Tasks to perform:
1 > Answer these questions using the article on rotational grazing.
(a) According to the article, who are huge fans of rotational grazing?
(b) What are the smaller chunks of subdivided land called?
(c) On what must the timing of the rotations be based?
2 > Resume the article on rotational grazing after its final sentence and write the next part.

** BEGIN Reading passage **

At Pasture.io are huge fans of rotational grazing. And our customers swear by it! Did you know that there are many different forms of rotational grazing methods? In this article, we’re going to talk about all the different methods, and what each one brings to the cowshed!
At Pasture.io are huge fans of rotational grazing. And our customers swear by it!
Did you know that there are many different forms of rotational grazing methods?
In this article, we’re going to talk about all the different methods, and what each one brings to the cowshed!
But first, a small brief into rotational grazing.
In rotational grazing, the entire land is subdivided and sectioned off into smaller chunks, called paddocks.
The livestock is moved from one paddock to another and when they’re paddock-hopping, the plants of the just-grazed paddock are given time to rest, recover and grow back to their fullest potential. The secret to getting rotational grazing right is the timing of the rotations which must be based on the growth of the forage.

** END Reading passage **
** BEGIN Information provided **

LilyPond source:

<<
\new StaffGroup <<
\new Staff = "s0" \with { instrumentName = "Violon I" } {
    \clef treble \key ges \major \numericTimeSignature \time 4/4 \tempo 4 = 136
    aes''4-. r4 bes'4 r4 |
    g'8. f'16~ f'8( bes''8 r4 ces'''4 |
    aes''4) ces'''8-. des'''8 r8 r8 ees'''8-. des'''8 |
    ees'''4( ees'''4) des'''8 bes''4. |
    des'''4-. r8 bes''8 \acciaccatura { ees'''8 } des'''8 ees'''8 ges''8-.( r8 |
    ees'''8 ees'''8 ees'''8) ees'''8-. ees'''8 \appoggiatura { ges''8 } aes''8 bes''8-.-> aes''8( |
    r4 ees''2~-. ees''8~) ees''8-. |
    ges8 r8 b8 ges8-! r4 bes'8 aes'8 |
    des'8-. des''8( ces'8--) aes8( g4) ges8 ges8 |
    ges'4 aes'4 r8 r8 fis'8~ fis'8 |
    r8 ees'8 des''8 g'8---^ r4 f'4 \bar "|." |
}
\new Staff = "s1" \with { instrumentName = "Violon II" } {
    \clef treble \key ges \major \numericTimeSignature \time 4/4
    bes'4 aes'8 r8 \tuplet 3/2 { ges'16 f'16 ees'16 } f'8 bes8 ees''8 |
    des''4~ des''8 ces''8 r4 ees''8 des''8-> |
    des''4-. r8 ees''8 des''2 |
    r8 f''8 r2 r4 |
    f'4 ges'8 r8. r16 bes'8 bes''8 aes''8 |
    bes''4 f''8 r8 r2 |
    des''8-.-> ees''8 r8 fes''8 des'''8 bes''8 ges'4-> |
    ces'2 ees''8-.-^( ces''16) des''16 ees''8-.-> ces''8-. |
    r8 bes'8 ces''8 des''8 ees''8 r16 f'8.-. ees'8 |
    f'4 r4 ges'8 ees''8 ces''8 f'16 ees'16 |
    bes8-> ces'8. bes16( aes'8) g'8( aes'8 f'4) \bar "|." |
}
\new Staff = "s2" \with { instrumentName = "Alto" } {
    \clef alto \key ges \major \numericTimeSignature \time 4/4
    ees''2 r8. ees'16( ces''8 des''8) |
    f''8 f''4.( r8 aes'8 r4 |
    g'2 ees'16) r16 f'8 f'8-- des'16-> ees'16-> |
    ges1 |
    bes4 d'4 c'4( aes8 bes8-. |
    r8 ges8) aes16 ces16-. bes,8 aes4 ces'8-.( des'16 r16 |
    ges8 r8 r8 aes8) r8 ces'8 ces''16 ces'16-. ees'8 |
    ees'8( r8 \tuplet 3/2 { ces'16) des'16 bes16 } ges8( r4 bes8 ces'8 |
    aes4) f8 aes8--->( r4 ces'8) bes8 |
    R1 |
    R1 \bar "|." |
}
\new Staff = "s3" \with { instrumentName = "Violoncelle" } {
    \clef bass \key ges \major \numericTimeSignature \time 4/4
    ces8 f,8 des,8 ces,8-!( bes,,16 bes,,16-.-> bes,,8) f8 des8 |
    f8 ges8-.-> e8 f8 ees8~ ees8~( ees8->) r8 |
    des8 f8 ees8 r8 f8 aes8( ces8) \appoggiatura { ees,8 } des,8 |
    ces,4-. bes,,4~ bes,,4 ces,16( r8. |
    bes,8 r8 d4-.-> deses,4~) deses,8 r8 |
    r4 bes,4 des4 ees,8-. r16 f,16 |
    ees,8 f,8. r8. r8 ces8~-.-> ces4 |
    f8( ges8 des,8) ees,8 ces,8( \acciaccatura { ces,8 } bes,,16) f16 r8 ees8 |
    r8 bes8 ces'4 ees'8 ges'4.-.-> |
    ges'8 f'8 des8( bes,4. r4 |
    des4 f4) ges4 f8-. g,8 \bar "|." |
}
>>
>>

** END Information provided **

Solved problems:
1 >
(a) The people at Pasture.io are huge fans of rotational grazing.
(b) The smaller chunks are called paddocks.
(c) The timing of the rotations must be based on the growth of the forage.

2 >
Simple rotational grazing
Rotational grazing is a blanket term that may refer to several grazing systems where animals are let on a small portion of cordoned-off pasture or paddock, while the other paddocks are allowed to rest.
The simplest form of rotational grazing is to have a set rotation time and sequence of paddocks. For example, a farmer may want to move his livestock to the next adjacent paddock, every two days.
While this is much better than continuous grazing, simple rotational grazing doesn’t offer maximum yields or production. It also doesn’t take into account how your pastures are reacting to your weather, irrigation and fertilisation patterns.
Intensive rotational grazing
And that’s why we need to consider rotation based on how much herbage each paddock has to offer.
In this system, you allow your animals to enter a paddock once it has reached your pre-grazing residual level. And once the paddock has reached it’s post-grazing residual level, you rotate your animals to the next paddock.
The more frequently you rotate your livestock among different paddocks, the quicker your paddocks recover. And the more management intensive your grazing becomes.
Because you always have to be on top of your pasture growth rates. And you’ll have to measure your pre-grazing as well as post-grazing residuals. This is why many of our customers prefer to use our automatic pasture measurement service that starts at $8 per hectare per year.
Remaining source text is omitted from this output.